Circadian disruption from blue light at night impacts everyone, but for people with ADHD, optimizing circadian rhythm may have multiple benefits: sleep, attentiveness, and overall health.

A study on correcting circadian rhythm in ADHD patients used bright light therapy (10,000 lux) for 30 minutes, first thing in the morning for two weeks. The study combined that with reducing overhead lighting from 4 pm until bed along with wearing blue-blocking glasses. After two weeks of bright light in the morning and blue blocking in the evening, study participants showed a shift in their mid-point of sleep by almost an hour. This was “significantly correlated with decreased ADHD-RS total scores…and Hyperactivity-Impulsive sub-scores”.  [8]

A registered clinical trial of adults with ADHD wearing blue-blocking glasses before bedtime showed really significant improvement in sleep quality. But the study didn’t actually assess whether the glasses decreased ADHD symptoms… The results of the study did show that the participants with ADHD had a hard time complying with the study parameters, with only 63% of participants completing the 2-week study.

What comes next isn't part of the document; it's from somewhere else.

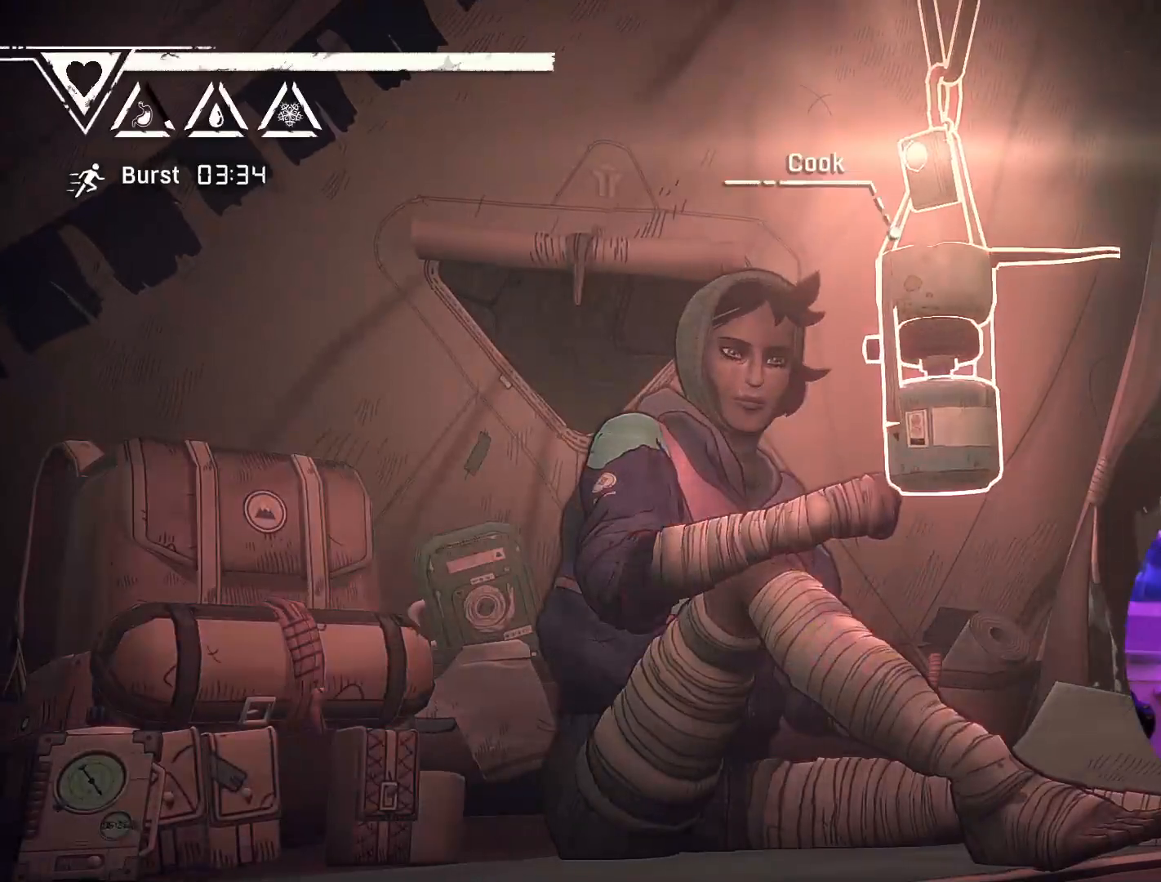
{"buttons": [], "left_stick": "center", "right_stick": "center", "events": [[33, "left_stick", "left"], [233, "left_stick", "center"], [317, "left_stick", "left"], [417, "left_stick", "center"]]}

Taking all the research into account, it seems like an obvious solution:

  • bright light in the morning – AND –
  • eliminate blue light with blue-blocking glasses in the evening

Bright light therapy devices are available on Amazon.

Alternatively – and free! – you could try going outside either immediately after getting up or as soon as it is light out.

Blue-blocking glasses are also available on Amazon with lots of styles to choose from. You are looking for glasses with orange or red-tinted lenses that block 100% of blue light (not the lightly tinted computer glasses).

But… the key here may be the fact that the second clinical trial had such a hard time with participants complying with wearing the blue-blocking glasses consistently. The solution may be to automate the process of turning off the overhead lights in the evening and remembering to put on your glasses. There are all kinds of home automation systems now for adjusting your lighting based on the time of day. These are often quite expensive, though. Setting a reminder on your phone (perhaps two reminders in case you ignore the first one!) may be an inexpensive way to get in the habit of putting on blue blocking glasses at night.